### Activity
Select, from the data, each line where "ASPEN" occurs.
>>>>
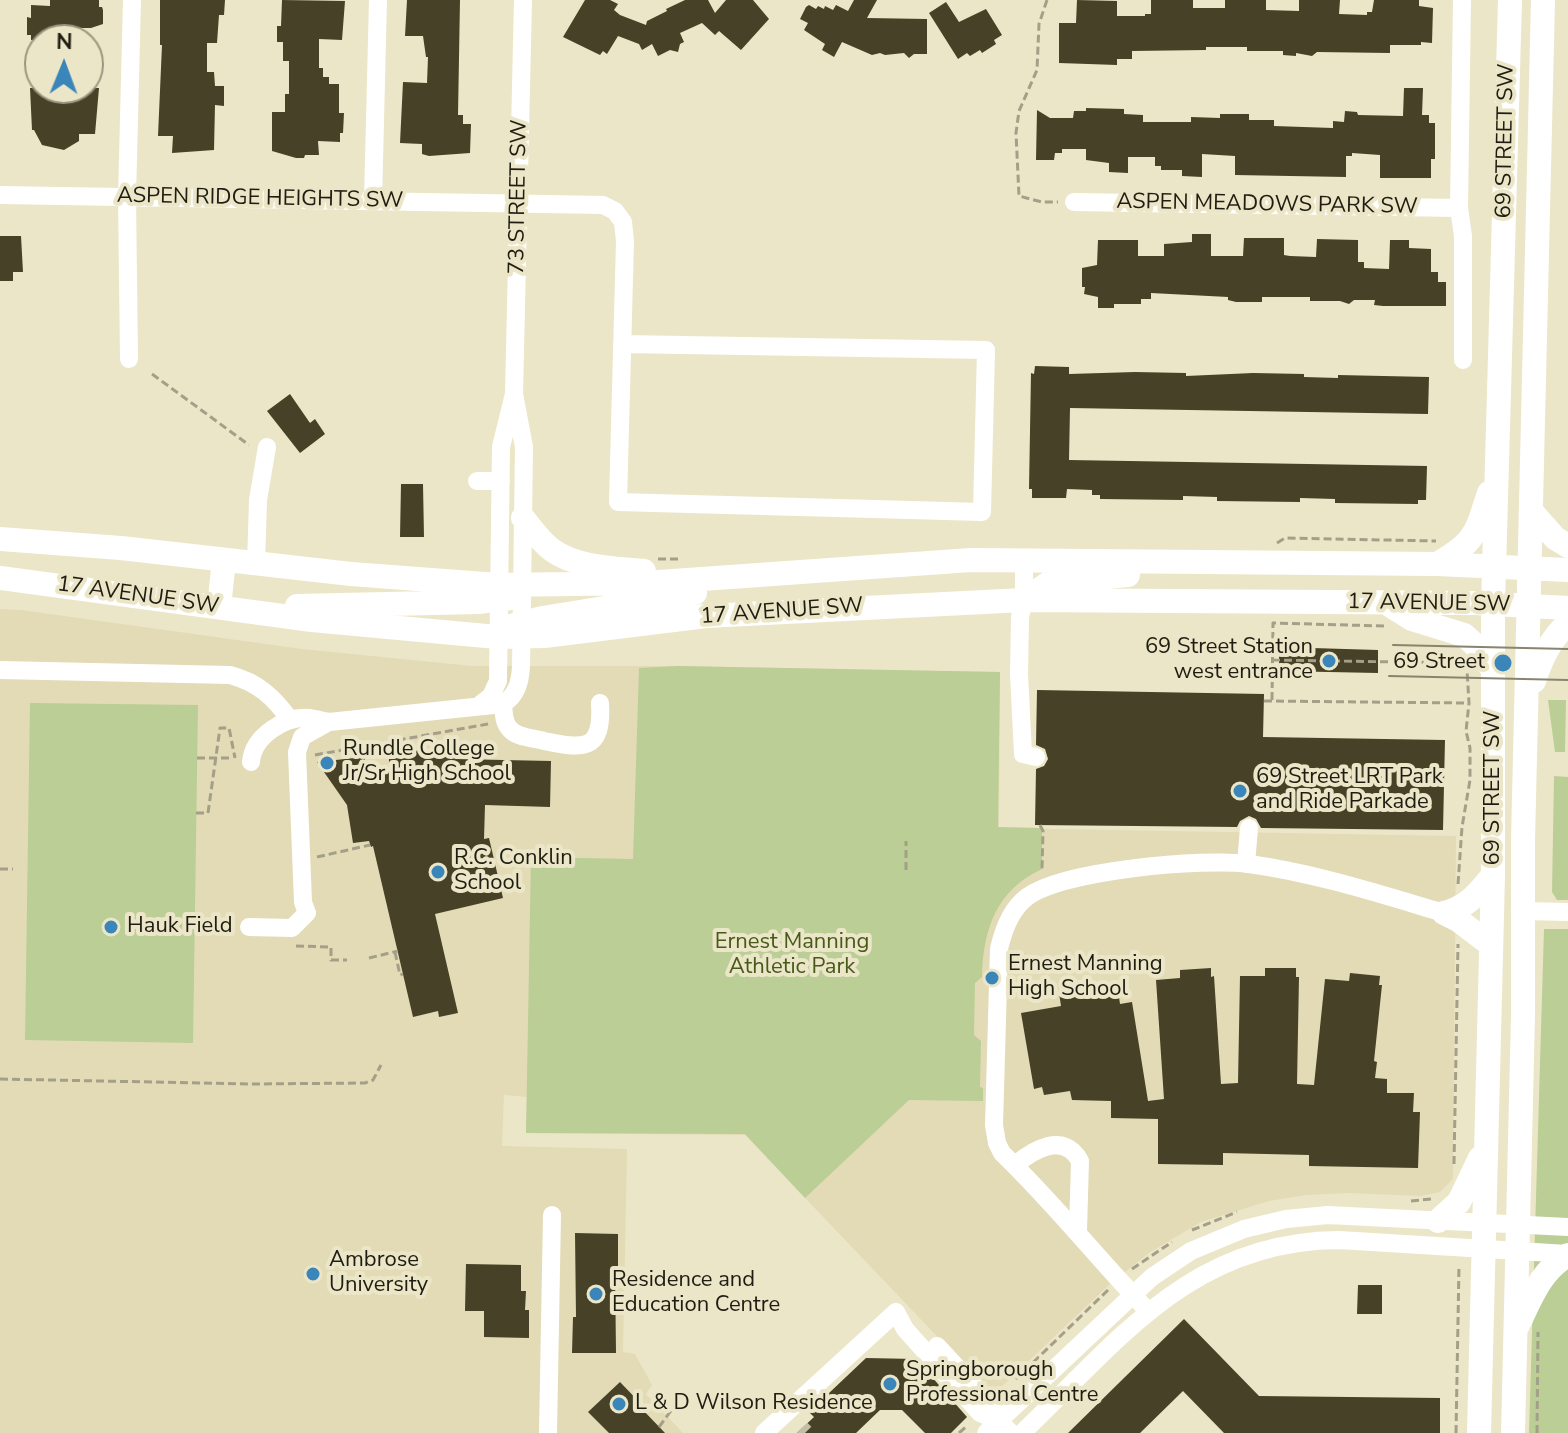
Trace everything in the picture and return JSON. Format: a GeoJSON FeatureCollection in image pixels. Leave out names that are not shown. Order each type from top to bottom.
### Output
{"type":"FeatureCollection","features":[{"type":"Feature","properties":{"kind":"main road","name":"69 STREET SW"},"geometry":{"type":"LineString","coordinates":[[1479,1433],[1493,875],[1487,673],[1492,639],[1510,0]]}},
{"type":"Feature","properties":{"kind":"main road","name":"69 STREET SW"},"geometry":{"type":"LineString","coordinates":[[1513,1433],[1528,692],[1549,634],[1529,606],[1543,0]]}},
{"type":"Feature","properties":{"kind":"main road"},"geometry":{"type":"LineString","coordinates":[[1437,564],[1462,550],[1476,533],[1497,476]]}},
{"type":"Feature","properties":{"kind":"main road"},"geometry":{"type":"LineString","coordinates":[[1532,512],[1555,538],[1568,546]]}},
{"type":"Feature","properties":{"kind":"main road"},"geometry":{"type":"LineString","coordinates":[[523,518],[550,549],[592,565],[718,578]]}},
{"type":"Feature","properties":{"kind":"main road","name":"17 AVENUE SW"},"geometry":{"type":"LineString","coordinates":[[0,539],[121,548],[505,590],[787,575],[971,560],[1437,564],[1568,570]]}},
{"type":"Feature","properties":{"kind":"main road"},"geometry":{"type":"LineString","coordinates":[[224,560],[219,607],[505,590]]}},
{"type":"Feature","properties":{"kind":"main road"},"geometry":{"type":"LineString","coordinates":[[1024,600],[1041,587],[1066,580],[1306,563]]}},
{"type":"Feature","properties":{"kind":"main road"},"geometry":{"type":"LineString","coordinates":[[513,632],[787,575]]}},
{"type":"Feature","properties":{"kind":"main road","name":"17 AVENUE SW"},"geometry":{"type":"LineString","coordinates":[[0,578],[396,629],[513,632],[600,630],[706,616],[1024,600],[1385,614],[1493,605],[1568,608]]}},
{"type":"Feature","properties":{"kind":"main road"},"geometry":{"type":"LineString","coordinates":[[1385,614],[1454,630],[1467,638],[1487,673]]}},
{"type":"Feature","properties":{"kind":"main road"},"geometry":{"type":"LineString","coordinates":[[1451,904],[1458,910],[1469,903],[1493,875]]}},
{"type":"Feature","properties":{"kind":"main road"},"geometry":{"type":"LineString","coordinates":[[1451,904],[1458,920],[1491,945]]}},
{"type":"Feature","properties":{"kind":"main road"},"geometry":{"type":"LineString","coordinates":[[1438,1221],[1465,1192],[1485,1145]]}},
{"type":"Feature","properties":{"kind":"main road"},"geometry":{"type":"LineString","coordinates":[[1515,1333],[1540,1279],[1568,1254]]}},
{"type":"Feature","properties":{"kind":"street"},"geometry":{"type":"LineString","coordinates":[[129,359],[127,197],[132,0]]}},
{"type":"Feature","properties":{"kind":"street"},"geometry":{"type":"LineString","coordinates":[[373,201],[378,0]]}},
{"type":"Feature","properties":{"kind":"street","name":"73 STREET SW"},"geometry":{"type":"LineString","coordinates":[[513,632],[505,590],[523,518],[524,447],[514,394],[523,0]]}},
{"type":"Feature","properties":{"kind":"street"},"geometry":{"type":"LineString","coordinates":[[1462,0],[1459,208],[1463,236],[1463,360]]}},
{"type":"Feature","properties":{"kind":"street","name":"ASPEN RIDGE HEIGHTS SW"},"geometry":{"type":"LineString","coordinates":[[0,195],[603,205],[615,211],[623,222],[622,344]]}},
{"type":"Feature","properties":{"kind":"street","name":"ASPEN MEADOWS PARK SW"},"geometry":{"type":"LineString","coordinates":[[1074,202],[1459,208]]}},
{"type":"Feature","properties":{"kind":"street"},"geometry":{"type":"LineString","coordinates":[[622,344],[986,350],[982,512],[618,502],[622,344]]}},
{"type":"Feature","properties":{"kind":"street","name":"73 STREET SW"},"geometry":{"type":"LineString","coordinates":[[513,632],[505,590],[501,447],[514,394]]}},
{"type":"Feature","properties":{"kind":"street"},"geometry":{"type":"LineString","coordinates":[[256,564],[259,446]]}},
{"type":"Feature","properties":{"kind":"street"},"geometry":{"type":"LineString","coordinates":[[477,481],[501,481]]}},
{"type":"Feature","properties":{"kind":"street"},"geometry":{"type":"LineString","coordinates":[[1024,560],[1019,674],[1023,754],[1036,757]]}},
{"type":"Feature","properties":{"kind":"street"},"geometry":{"type":"LineString","coordinates":[[249,927],[292,928],[307,913],[303,902],[297,752],[302,737],[329,722],[503,704],[511,699],[518,687],[521,667],[513,632]]}},
{"type":"Feature","properties":{"kind":"street"},"geometry":{"type":"LineString","coordinates":[[481,704],[491,696],[498,681],[513,632]]}},
{"type":"Feature","properties":{"kind":"street"},"geometry":{"type":"LineString","coordinates":[[0,670],[230,675],[262,688],[290,720]]}},
{"type":"Feature","properties":{"kind":"street"},"geometry":{"type":"LineString","coordinates":[[503,704],[507,726],[515,733],[575,747],[592,740],[600,730],[600,703]]}},
{"type":"Feature","properties":{"kind":"street"},"geometry":{"type":"LineString","coordinates":[[242,760],[257,742],[290,720],[308,718],[329,722]]}},
{"type":"Feature","properties":{"kind":"street"},"geometry":{"type":"LineString","coordinates":[[1246,864],[1249,828]]}},
{"type":"Feature","properties":{"kind":"street"},"geometry":{"type":"LineString","coordinates":[[1149,1312],[997,1143],[994,1125],[999,949],[1012,915],[1026,897],[1049,885],[1138,866],[1246,864],[1451,904]]}},
{"type":"Feature","properties":{"kind":"street"},"geometry":{"type":"LineString","coordinates":[[1524,911],[1568,912]]}},
{"type":"Feature","properties":{"kind":"street"},"geometry":{"type":"LineString","coordinates":[[1015,1165],[1034,1149],[1052,1144],[1076,1154],[1080,1161],[1078,1231]]}},
{"type":"Feature","properties":{"kind":"street"},"geometry":{"type":"LineString","coordinates":[[548,1433],[552,1215]]}},
{"type":"Feature","properties":{"kind":"street"},"geometry":{"type":"LineString","coordinates":[[764,1433],[896,1312],[914,1321],[999,1429],[1125,1287],[1211,1241],[1271,1222],[1309,1216],[1568,1227]]}},
{"type":"Feature","properties":{"kind":"street"},"geometry":{"type":"LineString","coordinates":[[1211,1241],[1222,1264]]}},
{"type":"Feature","properties":{"kind":"street"},"geometry":{"type":"LineString","coordinates":[[1022,1433],[1149,1312],[1180,1288],[1222,1264],[1256,1251],[1315,1241],[1568,1254]]}},
{"type":"Feature","properties":{"kind":"path"},"geometry":{"type":"LineString","coordinates":[[1047,0],[1039,24],[1037,70],[1019,111],[1016,133],[1019,196],[1042,202],[1074,202]]}},
{"type":"Feature","properties":{"kind":"path"},"geometry":{"type":"LineString","coordinates":[[152,374],[259,446]]}},
{"type":"Feature","properties":{"kind":"path"},"geometry":{"type":"LineString","coordinates":[[1272,700],[1273,623],[1385,614]]}},
{"type":"Feature","properties":{"kind":"path"},"geometry":{"type":"LineString","coordinates":[[1272,660],[1487,673]]}},
{"type":"Feature","properties":{"kind":"path"},"geometry":{"type":"LineString","coordinates":[[1451,904],[1470,780],[1470,748],[1466,731],[1469,686]]}},
{"type":"Feature","properties":{"kind":"path"},"geometry":{"type":"LineString","coordinates":[[1264,701],[1469,703]]}},
{"type":"Feature","properties":{"kind":"path"},"geometry":{"type":"LineString","coordinates":[[310,756],[496,723]]}},
{"type":"Feature","properties":{"kind":"path"},"geometry":{"type":"LineString","coordinates":[[196,813],[208,813],[216,758],[220,728],[229,728],[242,760],[216,758],[197,758]]}},
{"type":"Feature","properties":{"kind":"path"},"geometry":{"type":"LineString","coordinates":[[1040,825],[1043,831],[1042,869]]}},
{"type":"Feature","properties":{"kind":"path"},"geometry":{"type":"LineString","coordinates":[[906,841],[906,870]]}},
{"type":"Feature","properties":{"kind":"path"},"geometry":{"type":"LineString","coordinates":[[317,857],[370,845]]}},
{"type":"Feature","properties":{"kind":"path"},"geometry":{"type":"LineString","coordinates":[[0,869],[13,869]]}},
{"type":"Feature","properties":{"kind":"path"},"geometry":{"type":"LineString","coordinates":[[1454,1168],[1458,940]]}},
{"type":"Feature","properties":{"kind":"path"},"geometry":{"type":"LineString","coordinates":[[290,946],[331,947],[331,960],[347,960]]}},
{"type":"Feature","properties":{"kind":"path"},"geometry":{"type":"LineString","coordinates":[[369,958],[396,952],[400,975],[403,974]]}},
{"type":"Feature","properties":{"kind":"path"},"geometry":{"type":"LineString","coordinates":[[0,1079],[365,1083],[373,1080],[381,1065]]}},
{"type":"Feature","properties":{"kind":"path"},"geometry":{"type":"LineString","coordinates":[[1456,1433],[1459,1263]]}},
{"type":"Feature","properties":{"kind":"path"},"geometry":{"type":"LineString","coordinates":[[959,1433],[1125,1287]]}},
{"type":"Feature","properties":{"kind":"path"},"geometry":{"type":"LineString","coordinates":[[1537,1433],[1538,1321]]}},
{"type":"Feature","properties":{"kind":"path"},"geometry":{"type":"LineString","coordinates":[[659,1427],[678,1401]]}},
{"type":"Feature","properties":{"kind":"shaded area"},"geometry":{"type":"Polygon","coordinates":[[[0,609],[302,649],[472,666],[1000,672],[999,828],[1456,836],[1453,1179],[1440,1192],[1421,1196],[1306,1195],[1269,1201],[1201,1222],[1149,1253],[1111,1283],[993,1395],[745,1135],[526,1133],[527,1097],[504,1095],[502,1146],[627,1149],[623,1352],[635,1354],[652,1385],[646,1394],[683,1433],[0,1433],[0,609]]]}},
{"type":"Feature","properties":{"kind":"green space","name":"Ernest Manning Athletic Park"},"geometry":{"type":"Polygon","coordinates":[[[678,666],[1000,672],[998,827],[1042,828],[1042,869],[1013,888],[995,913],[985,943],[982,977],[975,983],[974,1035],[981,1041],[980,1087],[983,1088],[983,1101],[909,1100],[805,1198],[745,1134],[526,1133],[531,857],[633,859],[639,668],[678,666]]]}},
{"type":"Feature","properties":{"kind":"green space"},"geometry":{"type":"Polygon","coordinates":[[[1548,700],[1566,700],[1565,752],[1555,752],[1548,700]]]}},
{"type":"Feature","properties":{"kind":"green space","name":"Hauk Field"},"geometry":{"type":"Polygon","coordinates":[[[30,703],[198,705],[193,1043],[25,1040],[30,703]]]}},
{"type":"Feature","properties":{"kind":"green space"},"geometry":{"type":"Polygon","coordinates":[[[1554,776],[1568,777],[1568,900],[1557,900],[1552,892],[1554,776]]]}},
{"type":"Feature","properties":{"kind":"green space"},"geometry":{"type":"Polygon","coordinates":[[[1544,929],[1568,929],[1568,1433],[1529,1433],[1544,929]]]}},
{"type":"Feature","properties":{"kind":"building"},"geometry":{"type":"Polygon","coordinates":[[[50,0],[99,0],[103,24],[27,24],[27,17],[31,18],[31,5],[50,6],[50,0]]]}},
{"type":"Feature","properties":{"kind":"building"},"geometry":{"type":"Polygon","coordinates":[[[160,0],[225,0],[224,15],[219,15],[217,43],[207,43],[207,72],[214,72],[215,86],[224,86],[224,106],[215,105],[214,150],[172,153],[173,136],[158,136],[162,45],[160,0]]]}},
{"type":"Feature","properties":{"kind":"building"},"geometry":{"type":"Polygon","coordinates":[[[282,0],[345,1],[342,40],[319,39],[319,68],[323,68],[323,77],[329,77],[329,84],[339,84],[339,113],[344,113],[343,133],[340,133],[340,142],[318,141],[319,155],[305,155],[304,158],[272,151],[272,112],[285,112],[285,94],[289,94],[289,61],[283,61],[283,42],[277,42],[282,0]]]}},
{"type":"Feature","properties":{"kind":"building"},"geometry":{"type":"Polygon","coordinates":[[[407,0],[460,0],[458,115],[463,115],[463,124],[471,124],[470,153],[429,156],[422,154],[422,144],[400,143],[403,82],[427,83],[428,57],[423,36],[405,36],[407,0]]]}},
{"type":"Feature","properties":{"kind":"building"},"geometry":{"type":"Polygon","coordinates":[[[585,0],[610,0],[618,4],[614,10],[620,15],[646,25],[647,21],[685,0],[708,0],[715,13],[726,0],[753,0],[769,19],[741,50],[719,31],[715,35],[702,23],[680,33],[684,42],[680,44],[678,52],[670,50],[658,56],[652,44],[642,50],[639,44],[618,36],[607,54],[603,51],[600,55],[563,37],[585,0]]]}},
{"type":"Feature","properties":{"kind":"building"},"geometry":{"type":"Polygon","coordinates":[[[854,0],[877,0],[867,18],[927,19],[927,54],[914,54],[909,58],[904,53],[872,55],[842,42],[834,57],[822,50],[825,44],[804,30],[808,23],[800,19],[806,7],[824,9],[825,6],[833,10],[836,5],[848,11],[854,0]]]}},
{"type":"Feature","properties":{"kind":"building"},"geometry":{"type":"Polygon","coordinates":[[[1077,0],[1117,1],[1117,16],[1145,16],[1151,14],[1151,0],[1193,0],[1193,8],[1225,8],[1225,0],[1266,0],[1266,10],[1299,11],[1299,0],[1340,0],[1339,14],[1367,15],[1367,12],[1372,12],[1374,0],[1419,0],[1419,6],[1433,8],[1432,43],[1390,45],[1390,53],[1317,52],[1312,56],[1296,53],[1296,56],[1283,55],[1283,51],[1247,51],[1247,47],[1206,47],[1206,50],[1132,51],[1132,59],[1117,59],[1117,65],[1059,63],[1059,23],[1076,23],[1077,0]]]}},
{"type":"Feature","properties":{"kind":"building"},"geometry":{"type":"Polygon","coordinates":[[[946,2],[959,22],[986,9],[1002,35],[994,40],[996,44],[982,53],[980,50],[970,56],[967,53],[958,59],[929,13],[946,2]]]}},
{"type":"Feature","properties":{"kind":"building"},"geometry":{"type":"Polygon","coordinates":[[[1404,88],[1423,88],[1422,115],[1429,115],[1429,123],[1435,123],[1435,159],[1431,159],[1431,178],[1380,178],[1380,155],[1352,153],[1352,156],[1346,156],[1346,177],[1235,175],[1235,156],[1202,154],[1202,177],[1182,176],[1182,170],[1161,170],[1161,166],[1155,166],[1155,157],[1128,157],[1128,173],[1109,172],[1109,163],[1086,160],[1086,149],[1062,149],[1062,153],[1055,153],[1054,160],[1036,160],[1037,110],[1050,118],[1073,118],[1074,111],[1086,111],[1086,108],[1124,109],[1124,114],[1143,115],[1143,122],[1191,122],[1191,117],[1220,118],[1220,114],[1249,114],[1249,120],[1274,120],[1274,126],[1333,128],[1333,121],[1344,122],[1345,111],[1357,112],[1358,115],[1403,116],[1404,88]]]}},
{"type":"Feature","properties":{"kind":"building"},"geometry":{"type":"Polygon","coordinates":[[[31,104],[98,104],[95,134],[79,134],[79,141],[64,150],[42,145],[32,130],[31,104]]]}},
{"type":"Feature","properties":{"kind":"building"},"geometry":{"type":"Polygon","coordinates":[[[1192,234],[1211,234],[1211,256],[1243,256],[1244,238],[1284,238],[1284,255],[1316,257],[1317,239],[1358,240],[1358,262],[1364,262],[1364,268],[1389,269],[1390,240],[1409,240],[1409,248],[1431,249],[1431,272],[1438,272],[1438,282],[1446,282],[1446,306],[1383,306],[1374,305],[1375,300],[1354,300],[1349,304],[1310,301],[1310,297],[1262,297],[1262,302],[1236,302],[1228,300],[1228,297],[1151,293],[1151,299],[1141,299],[1141,304],[1114,304],[1114,308],[1098,308],[1098,297],[1084,294],[1082,268],[1097,265],[1098,240],[1138,240],[1138,256],[1164,256],[1164,244],[1192,242],[1192,234]]]}},
{"type":"Feature","properties":{"kind":"building"},"geometry":{"type":"Polygon","coordinates":[[[0,236],[21,236],[23,272],[13,272],[13,281],[0,281],[0,236]]]}},
{"type":"Feature","properties":{"kind":"building"},"geometry":{"type":"Polygon","coordinates":[[[1035,366],[1069,367],[1069,374],[1135,372],[1186,373],[1186,376],[1253,373],[1338,378],[1338,375],[1429,377],[1428,414],[1070,408],[1069,460],[1427,466],[1426,500],[1418,500],[1418,504],[1335,503],[1335,499],[1300,498],[1300,502],[1217,501],[1217,497],[1183,496],[1183,500],[1100,499],[1100,495],[1092,495],[1092,490],[1067,489],[1066,498],[1032,498],[1032,489],[1029,489],[1031,373],[1034,374],[1035,366]]]}},
{"type":"Feature","properties":{"kind":"building"},"geometry":{"type":"Polygon","coordinates":[[[290,394],[310,423],[315,419],[325,434],[300,453],[267,411],[290,394]]]}},
{"type":"Feature","properties":{"kind":"building"},"geometry":{"type":"Polygon","coordinates":[[[401,484],[423,484],[424,537],[400,537],[401,484]]]}},
{"type":"Feature","properties":{"kind":"building","name":"69 Street Station west entrance"},"geometry":{"type":"Polygon","coordinates":[[[1279,647],[1378,650],[1378,673],[1279,671],[1279,647]]]}},
{"type":"Feature","properties":{"kind":"building","name":"69 Street LRT Park and Ride Parkade"},"geometry":{"type":"Polygon","coordinates":[[[1037,690],[1264,694],[1263,737],[1445,740],[1443,830],[1261,828],[1256,819],[1249,816],[1237,827],[1035,825],[1036,769],[1044,766],[1048,759],[1045,749],[1036,745],[1037,690]]]}},
{"type":"Feature","properties":{"kind":"building","name":"R.C. Conklin School"},"geometry":{"type":"Polygon","coordinates":[[[389,750],[454,751],[455,759],[551,761],[550,807],[485,805],[484,839],[489,838],[503,898],[435,914],[458,1013],[439,1017],[438,1011],[413,1017],[373,846],[369,841],[353,843],[347,805],[317,762],[364,757],[368,768],[389,769],[389,750]]]}},
{"type":"Feature","properties":{"kind":"building"},"geometry":{"type":"Polygon","coordinates":[[[1211,968],[1221,1084],[1238,1083],[1240,976],[1265,976],[1265,968],[1296,968],[1296,977],[1299,977],[1297,1084],[1314,1085],[1325,979],[1349,981],[1350,973],[1380,976],[1379,985],[1382,985],[1375,1078],[1387,1079],[1387,1093],[1414,1093],[1413,1112],[1420,1112],[1418,1168],[1309,1166],[1309,1155],[1223,1153],[1223,1165],[1158,1164],[1158,1119],[1111,1118],[1111,1101],[1072,1100],[1070,1091],[1044,1095],[1042,1087],[1034,1089],[1021,1013],[1061,1006],[1059,993],[1117,983],[1120,1004],[1132,1002],[1148,1101],[1164,1099],[1156,980],[1180,978],[1180,970],[1211,968]]]}},
{"type":"Feature","properties":{"kind":"building","name":"Residence and Education Centre"},"geometry":{"type":"Polygon","coordinates":[[[575,1233],[618,1234],[616,1353],[572,1353],[573,1317],[576,1317],[575,1233]]]}},
{"type":"Feature","properties":{"kind":"building"},"geometry":{"type":"Polygon","coordinates":[[[466,1264],[521,1265],[521,1291],[526,1291],[525,1310],[529,1310],[529,1338],[484,1337],[484,1311],[465,1311],[466,1264]]]}},
{"type":"Feature","properties":{"kind":"building"},"geometry":{"type":"Polygon","coordinates":[[[1358,1285],[1382,1285],[1382,1314],[1357,1314],[1358,1285]]]}},
{"type":"Feature","properties":{"kind":"building"},"geometry":{"type":"Polygon","coordinates":[[[1184,1319],[1259,1396],[1440,1398],[1440,1433],[1224,1433],[1183,1391],[1140,1433],[1068,1433],[1184,1319]]]}},
{"type":"Feature","properties":{"kind":"building","name":"Springborough Professional Centre"},"geometry":{"type":"Polygon","coordinates":[[[866,1358],[916,1359],[967,1417],[951,1433],[925,1433],[902,1410],[880,1410],[856,1433],[797,1433],[814,1417],[809,1412],[866,1358]]]}},
{"type":"Feature","properties":{"kind":"building","name":"L & D Wilson Residence"},"geometry":{"type":"Polygon","coordinates":[[[620,1382],[665,1433],[609,1433],[588,1412],[620,1382]]]}},
{"type":"Feature","properties":{"kind":"tunnel"},"geometry":{"type":"LineString","coordinates":[[801,1429],[805,1433]]}},
{"type":"Feature","properties":{"kind":"tram line"},"geometry":{"type":"LineString","coordinates":[[1393,645],[1568,649]]}},
{"type":"Feature","properties":{"kind":"tram line"},"geometry":{"type":"LineString","coordinates":[[1389,676],[1568,680]]}},
{"type":"Feature","properties":{"kind":"place","name":"69 Street Station west entrance"},"geometry":{"type":"Point","coordinates":[1329,661]}},
{"type":"Feature","properties":{"kind":"place","name":"69 Street"},"geometry":{"type":"Point","coordinates":[1503,663]}},
{"type":"Feature","properties":{"kind":"place","name":"Rundle College Jr/Sr High School"},"geometry":{"type":"Point","coordinates":[327,763]}},
{"type":"Feature","properties":{"kind":"place","name":"69 Street LRT Park and Ride Parkade"},"geometry":{"type":"Point","coordinates":[1240,791]}},
{"type":"Feature","properties":{"kind":"place","name":"R.C. Conklin School"},"geometry":{"type":"Point","coordinates":[438,872]}},
{"type":"Feature","properties":{"kind":"place","name":"Hauk Field"},"geometry":{"type":"Point","coordinates":[111,927]}},
{"type":"Feature","properties":{"kind":"place","name":"Ernest Manning High School"},"geometry":{"type":"Point","coordinates":[992,978]}},
{"type":"Feature","properties":{"kind":"place","name":"Ambrose University"},"geometry":{"type":"Point","coordinates":[313,1274]}},
{"type":"Feature","properties":{"kind":"place","name":"Residence and Education Centre"},"geometry":{"type":"Point","coordinates":[596,1294]}},
{"type":"Feature","properties":{"kind":"place","name":"Springborough Professional Centre"},"geometry":{"type":"Point","coordinates":[890,1384]}},
{"type":"Feature","properties":{"kind":"place","name":"L & D Wilson Residence"},"geometry":{"type":"Point","coordinates":[619,1404]}}]}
<<<<
### Exercise output
{"type":"Feature","properties":{"kind":"street","name":"ASPEN RIDGE HEIGHTS SW"},"geometry":{"type":"LineString","coordinates":[[0,195],[603,205],[615,211],[623,222],[622,344]]}},
{"type":"Feature","properties":{"kind":"street","name":"ASPEN MEADOWS PARK SW"},"geometry":{"type":"LineString","coordinates":[[1074,202],[1459,208]]}},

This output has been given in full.